It was initially across a field or two before it entered woodland running down to the river. Before long, we were climbing out of the woods and up to Beardown Bridge. The rocks below the bridge are notable for the names of poets engraved into the rocks.
Sadly the rocks are gradually getting covered with lichen and therefore the names are disappearing from view and may be lost unless some preservation organisation decides to clean the rocks to maintain them for public view.
Once over the bridge, we followed the track up to Beardown Farm and on beyond up to Devonport Leat,
Normally we turn right and follow the leat along but John was certainly aiming to show us something different.
We carried straight on up the track and out onto the open moors sitting above the Beardown plantation.
Once out onto the open moors, the track was easy enough to follow as it climbed up and curved its way.
High up on the moors above us we could see a dry stone wall with a gate and a stile and this was our target. The track disappeared and we continued to climb up, as expected it was a long climb up to the first Tors from Two Bridges, now way below us.
Once through the dry stone wall the terrain levelled a little and we headed on towards Beardown Tors with the military flagpole clearly visible at the top of the nearest of three Tors comprising Beardown Tors.
We made our way up to the nearest of the three Tors, passed by without stopping and onto the second of the three where we stopped for our first well earned break of the walk for our mid morning sustenance, tea/coffee and light refreshments served with good views all round.

- **Given records**:
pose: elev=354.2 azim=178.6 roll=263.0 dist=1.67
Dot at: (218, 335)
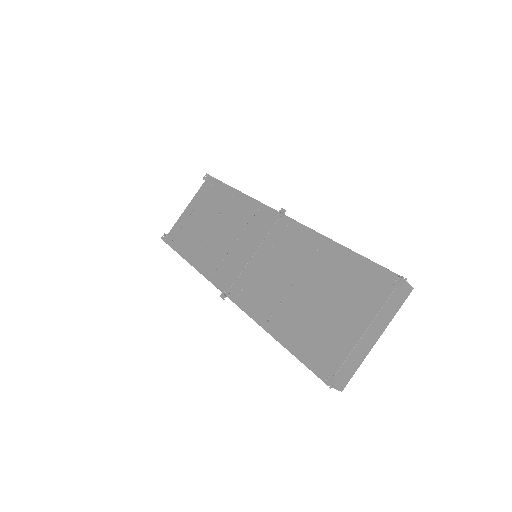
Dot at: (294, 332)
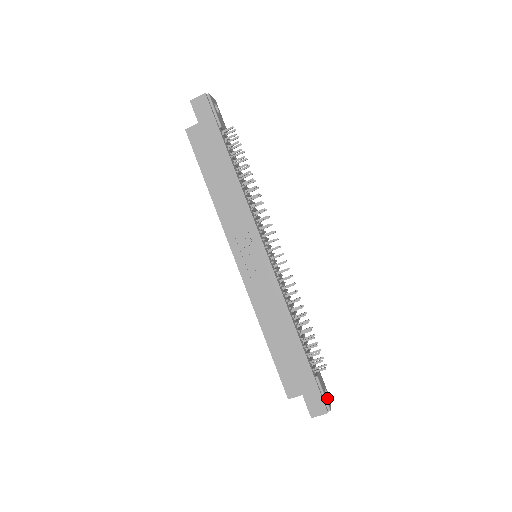
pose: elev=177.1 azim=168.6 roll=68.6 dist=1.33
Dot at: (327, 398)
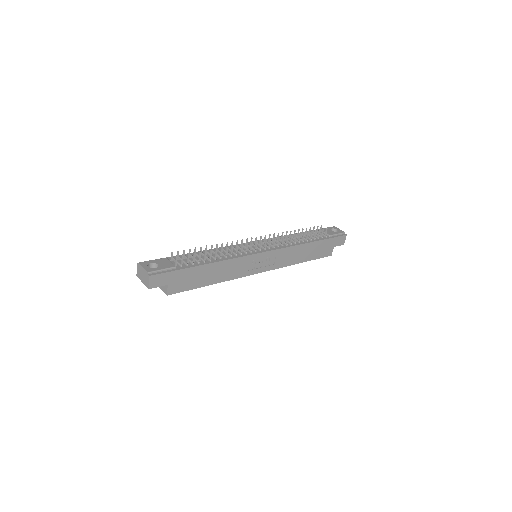
Dot at: (335, 230)
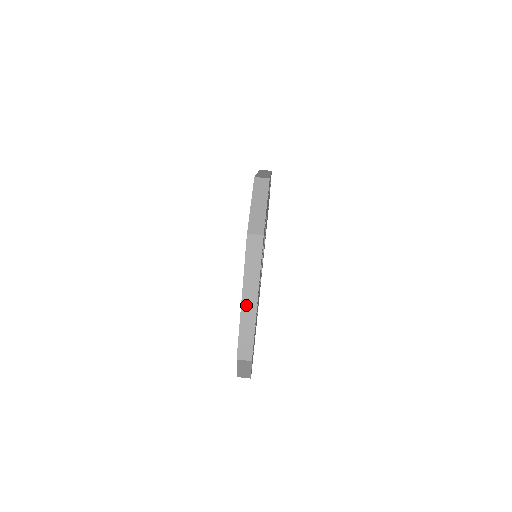
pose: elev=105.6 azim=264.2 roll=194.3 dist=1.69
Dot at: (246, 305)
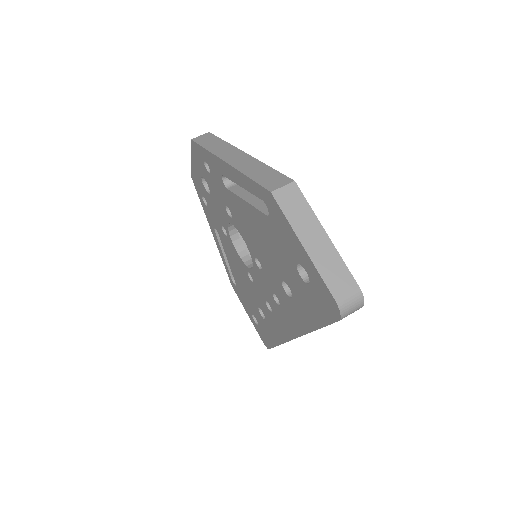
Dot at: (234, 161)
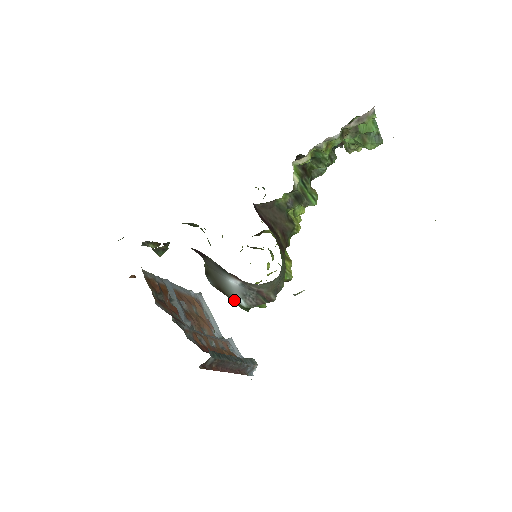
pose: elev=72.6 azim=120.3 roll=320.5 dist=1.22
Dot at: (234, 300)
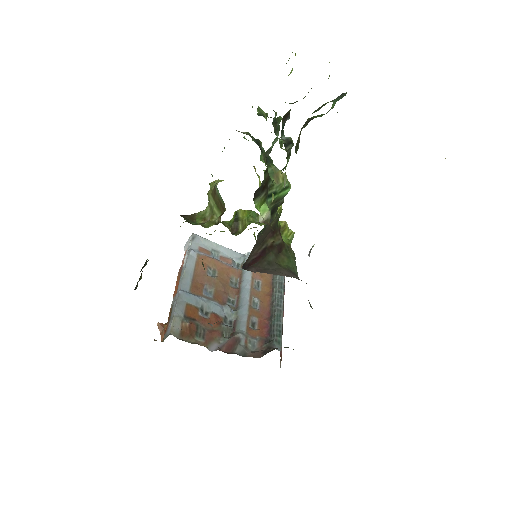
Dot at: occluded
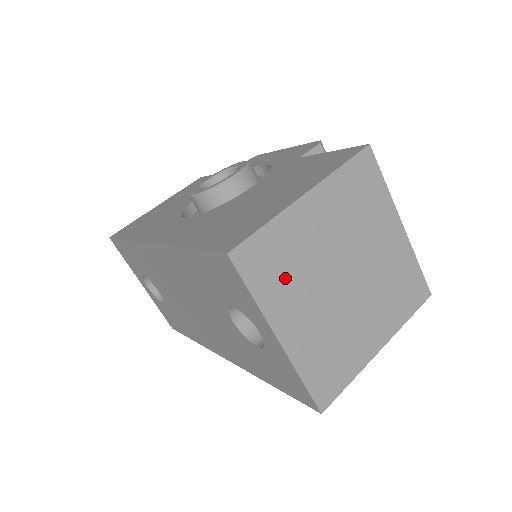
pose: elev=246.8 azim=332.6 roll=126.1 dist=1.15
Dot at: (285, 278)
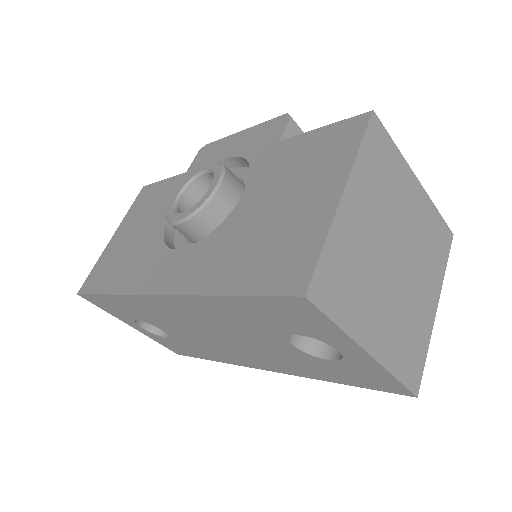
Dot at: (355, 290)
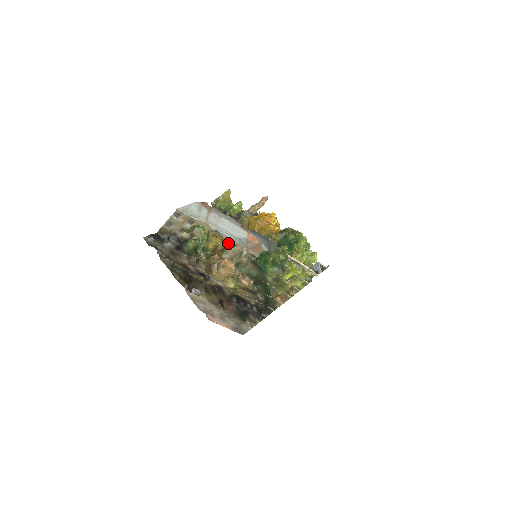
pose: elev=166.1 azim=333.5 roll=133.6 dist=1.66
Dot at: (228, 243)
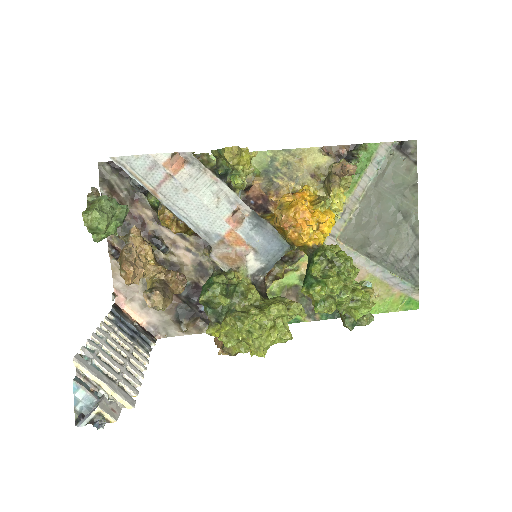
Dot at: occluded
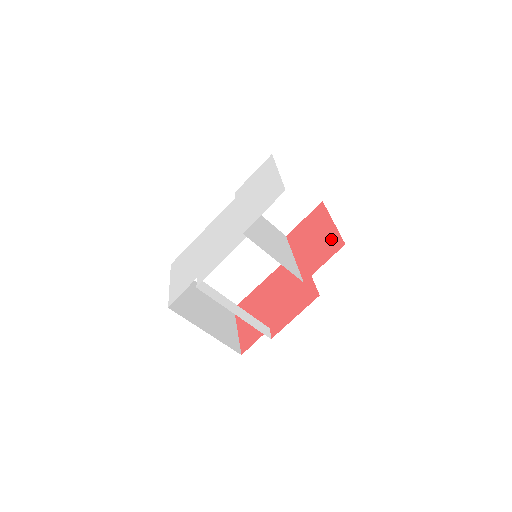
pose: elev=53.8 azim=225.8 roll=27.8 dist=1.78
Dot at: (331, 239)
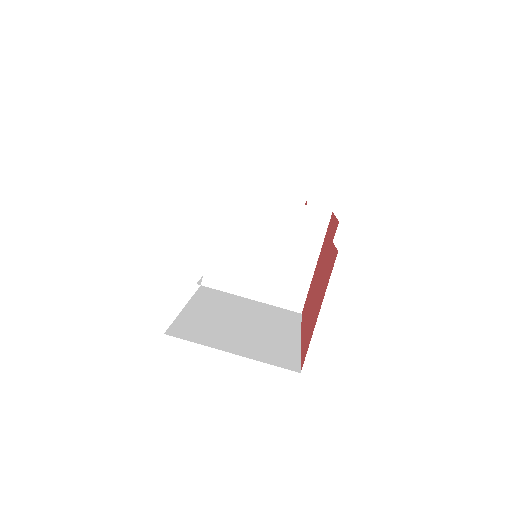
Dot at: occluded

- **Short problem 1**: In the Beardown Tors walk account, what are the rocks below Beardown Bridge notable for?
- **Short problem 2**: Copy out everything in the Beardown Tors walk account from "We carried straight" down to "comprising Beardown Tors.", changing "dry stone wall" to "granite wall" wherever it occurs.
- **Short problem 3**: Extend the Beardown Tors walk account past its final sentence.

- **Answer 1**: The names of poets engraved into them.

- **Answer 2**:
We carried straight on up the track and out onto the open moors sitting above the Beardown plantation.
Once out onto the open moors, the track was easy enough to follow as it climbed up and curved its way.
High up on the moors above us we could see a granite wall with a gate and a stile and this was our target. The track disappeared and we continued to climb up, as expected it was a long climb up to the first Tors from Two Bridges, now way below us.
Once through the granite wall the terrain levelled a little and we headed on towards Beardown Tors with the military flagpole clearly visible at the top of the nearest of three Tors comprising Beardown Tors.

- **Answer 3**:
We had walked between 1.5 and 2 miles and it had been uphill the whole way from the road, a climb of over 500 feet. The rest stop was called for, but it was only a short one as 5 minutes later John had us on our way again.
Our next target was the stile over the dry stone wall in the near distance, just a hundred yards to the east of Lydford Tor.
Once across the stile, the next mile was NNW over gently rising and somewhat marshy ground towards the Devils Tor area and Beardown Man, a well known and imposing Dartmoor Menhir (standing stone).
Luckily, it had been relatively dry for some time and the wet ground wasn't that bad and easy enough to get across. Twenty minutes later we were approaching Devils' Tor and once by it the short distance beyond to stand by Beardown Man and savour the atmosphere and the views across the valley to the west and Conies Down beyond.
The walk then took us more or less due east across more notoriously wet ground, after rains which we hadn't had luckily and up to another Tor again, crowned with the military flagpole.
It was easy enough to see that we were into the Merrivale firing range area with the flagposts, military huts and the marker posts. No problems on this Sunday in June though, no firing.
If anyone is unsure of when the army do fire then click on the links to other sites from our home page and you'll get all the information you need to reassure yourself, or get very worried about!!
Once we had picked our way around the wettest areas leading to Rough Tor we were soon there, another impressive Tor.
Lunchtime pangs but no, not until we had reached the next Tor of the walk, due south across wet but less wet than the earlier sections descending gradually towards Crow Tor.
From the southern side of Crow Tor, there are fine views looking down the West Dart River and across to one of the three remaining oak woods on Dartmoor, Wistmans Wood, on the eastern banks of the river.
Our next goal, to get down and across the East Dart, usually no problems although after heavy rains it can be almost impossible to cross.
This was to be the only river crossing without a bridge on the walk and since the weather had been good for a week or more, no problems were anticipated.
We left Crow Tor and descended heading south east; we made our way across a semi collapsed dry stone wall and then on down to a more substantial dry stone wall which had a stile over it, easy enough to cross.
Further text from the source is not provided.